A sentry-guard rode forth to meet the procession bearing the sigil of the land —three red roses on a white field. The girl had missed his name but he knew Belegorn well and her father too. He offered his lord's home as a place to rest and feast, but Ohtar insisted the traveling party push onward to Minas Tirith. None challenged his authority and they rode to the eastern edges of the province.

It seemed that nothing could dull the beauty and goodness of Lossarnach but looming in the east was a range of dark mountains where the sky shifted from grey to a shade of red unlike any that could be found in a sunset or rise. Unnatural was the only word that Aeardis could think to describe the place. Ohtar already sensed the question forming on the tip of his daughter's tongue when her gaze was drawn to the Land of Shadow and back to him. "That is Mordor, Aeardis," he told her. "A great evil dwells there."

Her father had spoken of the evil before on stormy nights when she was younger and wished to hear stories of brave heroes, fair maidens and faraway places. "Sauron," she whispered the Dark Lord's name as if it were a forbidden curse.

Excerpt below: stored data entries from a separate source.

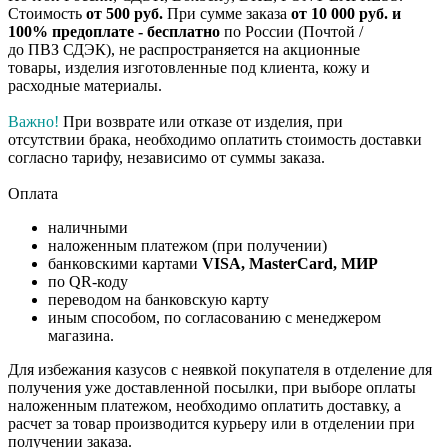
Стоимость
от 500 руб.
При сумме заказа
от 10 000 руб. и
100% предоплате - бесплатно
по России (Почтой /
до ПВЗ СДЭК), не распространяется на акционные
товары, изделия изготовленные под клиента, кожу и
расходные материалы.
Важно!
При возврате или отказе от изделия, при
отсутствии брака, необходимо оплатить стоимость доставки
согласно тарифу, независимо от суммы заказа.
Оплата
наличными
наложенным платежом (при получении)
банковскими картами
VISA, MasterCard, МИР
по QR-коду
переводом на банковскую карту
иным способом, по согласованию с менеджером
магазина.
Для избежания казусов с неявкой покупателя в отделение для
получения уже доставленной посылки, при выборе оплаты
наложенным платежом, необходимо оплатить доставку, а
расчет за товар производится курьеру или в отделении при
получении заказа.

Ohtar nodded with a solemn expression, saying no more and Aeardis was left to wonder what other evils dwelled in the Black Land. Her mind ran away with her as if often did when she tried to imagine something new and unknown. 

While traversing the Great Sea she had tried to imagine the great island of Númenor as more than just a barren mountain and pictured what the White City could possibly look like. For her young years and large imagination she could have never imagined a city like Minas Tirith. 

They passed through the Rammas Echor and she looked upon the White City for the first time. Minas Tirith shone like a fleeting star in the shadow of Mordor. The city had been hewn from the mountain and stood tall and shining with high white walls and a foreboding Great Gate made of iron and steel. Aeardis doubted that any army could ever breach those walls or tear down such strongly crafted ramparts like these. Hinges and chains creaked and groaned as the gate was opened.